Tuesday, 12 November 2013
Morrissey, Autobiography, Jean-Yves Ferri, Rene Goscinny, Albert Uderzo and Didier Conrad, Asterix & The Picts, Jerry Brotton, A History Of The World in Twelve Maps
There's been a lot
of alternative covers for Moz's autobiography floating around, see here http://www.theguardian.com/music/gallery/2013/oct/16/morrisseys-autobiography-15-alternative-front-covers
My favourite was the
one that read simply 'Me Me Me Me Me Me Me Me Me Me Me Me Me Me Me Me Me Me Me
Me Me Me Me Me Me Me Me MeMe Me Me Me Me Me Me Me Me Johnny Me Me Me Me Me Me Me Me Me Me Me Me Me
Me Me Me Me Me Me Me Me Me Me Me Me Me Me Me Me Me Me'. Skirts over the time of
The Smiths, and more time is dedicated to the court case and how Moz was the
victim of the biggest injustice ever witnesses in a court of law. Mostly score
settling and myth peddling, but the early chapters on his childhood are written
with beauty and Moz's normal disregard for truth. 'Asterix & The Picts' is
the first book produced without the sole involvement of Goscinny and Uderzo,
but since the death of Rene Goscinny the stories have been iffy anyway, even if
the illustrations remain faithful. Anthea Bell is on translation duty again,
but it didn’t seem to have the same amount of genius punning and ambitious
landscape/cityscape pictures of the early books.
It's getting dark by
4 o'clock now, but we're still cycling back with lights blazing. I'm really
keen to keep it up although it's a logistical ballache. Helen can't really
cycle down in the morning now she's expecting so I have to drop the bike at
Gemma's first thing in the morning before heading for a run/the gym.
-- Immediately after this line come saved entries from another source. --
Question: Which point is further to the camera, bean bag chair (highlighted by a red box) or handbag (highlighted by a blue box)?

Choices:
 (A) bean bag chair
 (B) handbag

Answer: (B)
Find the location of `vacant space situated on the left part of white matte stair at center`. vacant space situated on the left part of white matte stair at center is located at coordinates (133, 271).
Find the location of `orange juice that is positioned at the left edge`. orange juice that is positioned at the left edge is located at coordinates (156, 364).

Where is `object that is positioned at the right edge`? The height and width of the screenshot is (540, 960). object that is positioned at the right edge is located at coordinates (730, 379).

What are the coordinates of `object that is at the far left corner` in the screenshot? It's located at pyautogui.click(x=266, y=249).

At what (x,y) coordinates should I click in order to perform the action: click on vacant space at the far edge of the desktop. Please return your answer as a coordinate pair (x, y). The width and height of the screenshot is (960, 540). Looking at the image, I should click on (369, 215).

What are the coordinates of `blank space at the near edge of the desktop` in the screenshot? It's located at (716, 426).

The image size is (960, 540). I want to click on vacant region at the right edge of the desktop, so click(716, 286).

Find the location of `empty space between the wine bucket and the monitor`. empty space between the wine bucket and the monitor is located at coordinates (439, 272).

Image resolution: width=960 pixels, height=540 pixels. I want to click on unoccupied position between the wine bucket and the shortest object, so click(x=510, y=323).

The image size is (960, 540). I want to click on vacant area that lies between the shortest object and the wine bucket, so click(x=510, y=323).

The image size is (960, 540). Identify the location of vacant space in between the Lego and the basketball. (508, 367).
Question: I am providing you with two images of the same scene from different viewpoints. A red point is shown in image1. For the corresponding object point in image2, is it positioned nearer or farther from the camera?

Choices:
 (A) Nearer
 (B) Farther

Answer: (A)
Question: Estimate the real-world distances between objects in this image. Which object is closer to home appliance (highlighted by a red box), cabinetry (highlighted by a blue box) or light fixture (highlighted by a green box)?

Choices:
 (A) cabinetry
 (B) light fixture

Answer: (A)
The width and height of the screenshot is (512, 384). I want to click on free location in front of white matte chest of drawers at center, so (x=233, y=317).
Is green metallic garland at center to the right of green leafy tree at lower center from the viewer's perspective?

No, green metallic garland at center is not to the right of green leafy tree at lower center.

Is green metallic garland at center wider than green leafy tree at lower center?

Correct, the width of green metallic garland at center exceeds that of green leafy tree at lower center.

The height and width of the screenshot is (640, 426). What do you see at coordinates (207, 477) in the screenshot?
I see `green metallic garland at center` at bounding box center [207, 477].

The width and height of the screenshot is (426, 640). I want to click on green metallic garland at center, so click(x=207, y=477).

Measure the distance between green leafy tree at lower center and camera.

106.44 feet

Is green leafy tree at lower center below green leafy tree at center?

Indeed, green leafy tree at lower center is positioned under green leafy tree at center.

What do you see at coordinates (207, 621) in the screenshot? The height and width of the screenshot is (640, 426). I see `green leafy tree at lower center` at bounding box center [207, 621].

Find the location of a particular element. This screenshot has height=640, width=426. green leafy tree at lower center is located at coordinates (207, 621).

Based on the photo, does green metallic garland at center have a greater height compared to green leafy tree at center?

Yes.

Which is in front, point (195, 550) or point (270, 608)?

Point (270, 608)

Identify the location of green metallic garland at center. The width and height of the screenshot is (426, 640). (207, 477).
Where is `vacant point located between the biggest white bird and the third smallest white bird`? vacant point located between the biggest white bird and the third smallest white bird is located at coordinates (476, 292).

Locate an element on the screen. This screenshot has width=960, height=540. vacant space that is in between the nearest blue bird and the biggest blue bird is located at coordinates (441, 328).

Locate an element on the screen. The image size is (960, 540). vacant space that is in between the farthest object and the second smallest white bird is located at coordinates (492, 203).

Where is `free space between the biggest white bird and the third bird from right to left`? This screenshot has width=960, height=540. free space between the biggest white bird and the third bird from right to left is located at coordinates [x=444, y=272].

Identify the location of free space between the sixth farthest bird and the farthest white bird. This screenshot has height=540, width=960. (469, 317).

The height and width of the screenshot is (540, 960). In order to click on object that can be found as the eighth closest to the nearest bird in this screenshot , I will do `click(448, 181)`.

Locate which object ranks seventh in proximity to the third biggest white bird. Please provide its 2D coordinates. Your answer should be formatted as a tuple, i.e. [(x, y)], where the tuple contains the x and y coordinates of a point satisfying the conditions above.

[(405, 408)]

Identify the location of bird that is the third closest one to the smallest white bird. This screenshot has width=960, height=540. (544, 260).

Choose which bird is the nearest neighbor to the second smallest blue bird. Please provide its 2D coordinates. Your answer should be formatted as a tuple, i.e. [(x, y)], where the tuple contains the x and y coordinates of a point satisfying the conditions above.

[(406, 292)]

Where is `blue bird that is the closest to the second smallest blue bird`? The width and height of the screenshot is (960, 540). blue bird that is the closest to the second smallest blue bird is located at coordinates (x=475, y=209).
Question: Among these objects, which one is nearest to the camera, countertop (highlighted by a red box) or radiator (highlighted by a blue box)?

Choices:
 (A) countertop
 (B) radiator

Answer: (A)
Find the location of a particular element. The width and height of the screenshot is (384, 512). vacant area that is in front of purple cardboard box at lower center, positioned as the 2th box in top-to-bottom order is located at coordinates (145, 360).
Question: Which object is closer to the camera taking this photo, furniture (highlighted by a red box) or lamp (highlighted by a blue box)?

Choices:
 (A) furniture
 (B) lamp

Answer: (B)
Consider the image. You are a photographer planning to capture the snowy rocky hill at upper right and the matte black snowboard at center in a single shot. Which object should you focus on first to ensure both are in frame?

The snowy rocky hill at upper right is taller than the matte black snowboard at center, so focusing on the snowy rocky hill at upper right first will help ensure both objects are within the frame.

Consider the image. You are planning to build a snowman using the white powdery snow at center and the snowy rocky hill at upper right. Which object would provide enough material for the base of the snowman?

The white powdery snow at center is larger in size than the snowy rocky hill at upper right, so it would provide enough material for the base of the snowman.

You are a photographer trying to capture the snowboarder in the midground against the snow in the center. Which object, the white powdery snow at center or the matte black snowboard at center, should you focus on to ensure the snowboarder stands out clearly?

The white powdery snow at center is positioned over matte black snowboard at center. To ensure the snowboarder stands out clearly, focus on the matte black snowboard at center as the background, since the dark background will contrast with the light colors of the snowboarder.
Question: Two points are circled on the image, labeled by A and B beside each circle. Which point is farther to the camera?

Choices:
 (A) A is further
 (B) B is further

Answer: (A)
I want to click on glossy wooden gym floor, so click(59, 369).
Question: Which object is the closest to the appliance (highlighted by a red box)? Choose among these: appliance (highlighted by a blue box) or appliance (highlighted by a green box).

Wednesday, 23 October 2013
Michelle Paver, Dark Matter
A book in a day,
it's been a while since that happened. It was only a wee novella , but it kept
me gripped through my cycle in the morning and then finished off in the evening
while Helen was out at dance class. A ghost story set on Spitzbergen, and written
as a journal, so had the immediacy and shared paranoia of Dracula, with the
villain of the piece barely appearing, but lurking as a presence.
Freddie is getting
more and more confident with his cycling, we go out exploring at night at the
weekends now, and our journey back from Gemma's is getting more and more
convoluted. Each route or part of the journey has a name: 'St Andrew's Passage'
if we go through the council offices, 'The Magic Raindrops' if we go along
Victoria Way (there's a sprinkler permanently turned on causing a tiny burst of
rain for a second or two), 'the York Road Hideout' if we go through the new
development between The Sovereigns and the railway and 'Morrisons Madness' if
we go past Morrisons and over the canal on the footbridge. . .
If I take him to
school in the morning, we race between the bridges - Bedser Bridge, the 'BAC'
Bridge (after some graffito on it), the Tall Bridge and finally the Barn Bridge
(The Bridge Barn Bridge?) . It's the best part of the day.